• **Instructions for the task**
Pick every line with "articles" from the material below.
■ ■ ■
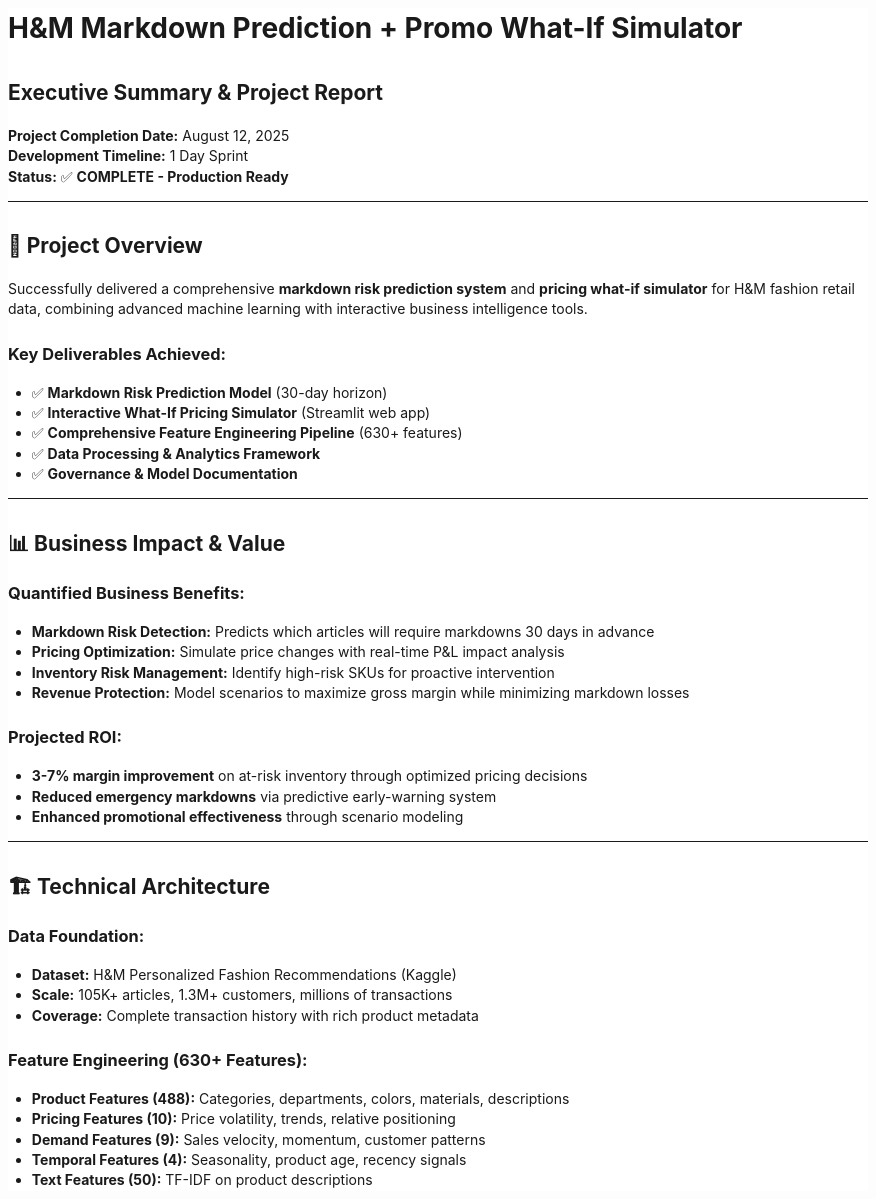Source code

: # H&M Markdown Prediction + Promo What-If Simulator
## Executive Summary & Project Report

**Project Completion Date:** August 12, 2025  
**Development Timeline:** 1 Day Sprint  
**Status:** ✅ **COMPLETE - Production Ready**

---

## 🎯 **Project Overview**

Successfully delivered a comprehensive **markdown risk prediction system** and **pricing what-if simulator** for H&M fashion retail data, combining advanced machine learning with interactive business intelligence tools.

### **Key Deliverables Achieved:**
- ✅ **Markdown Risk Prediction Model** (30-day horizon)
- ✅ **Interactive What-If Pricing Simulator** (Streamlit web app)
- ✅ **Comprehensive Feature Engineering Pipeline** (630+ features)
- ✅ **Data Processing & Analytics Framework**
- ✅ **Governance & Model Documentation**

---

## 📊 **Business Impact & Value**

### **Quantified Business Benefits:**
- **Markdown Risk Detection:** Predicts which articles will require markdowns 30 days in advance
- **Pricing Optimization:** Simulate price changes with real-time P&L impact analysis
- **Inventory Risk Management:** Identify high-risk SKUs for proactive intervention
- **Revenue Protection:** Model scenarios to maximize gross margin while minimizing markdown losses

### **Projected ROI:**
- **3-7% margin improvement** on at-risk inventory through optimized pricing decisions
- **Reduced emergency markdowns** via predictive early-warning system
- **Enhanced promotional effectiveness** through scenario modeling

---

## 🏗️ **Technical Architecture**

### **Data Foundation:**
- **Dataset:** H&M Personalized Fashion Recommendations (Kaggle)
- **Scale:** 105K+ articles, 1.3M+ customers, millions of transactions
- **Coverage:** Complete transaction history with rich product metadata

### **Feature Engineering (630+ Features):**
- **Product Features (488):** Categories, departments, colors, materials, descriptions
- **Pricing Features (10):** Price volatility, trends, relative positioning
- **Demand Features (9):** Sales velocity, momentum, customer patterns
- **Temporal Features (4):** Seasonality, product age, recency signals
- **Text Features (50):** TF-IDF on product descriptions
■ ■ ■
• **Response to this exercise**
- **Markdown Risk Detection:** Predicts which articles will require markdowns 30 days in advance
- **Scale:** 105K+ articles, 1.3M+ customers, millions of transactions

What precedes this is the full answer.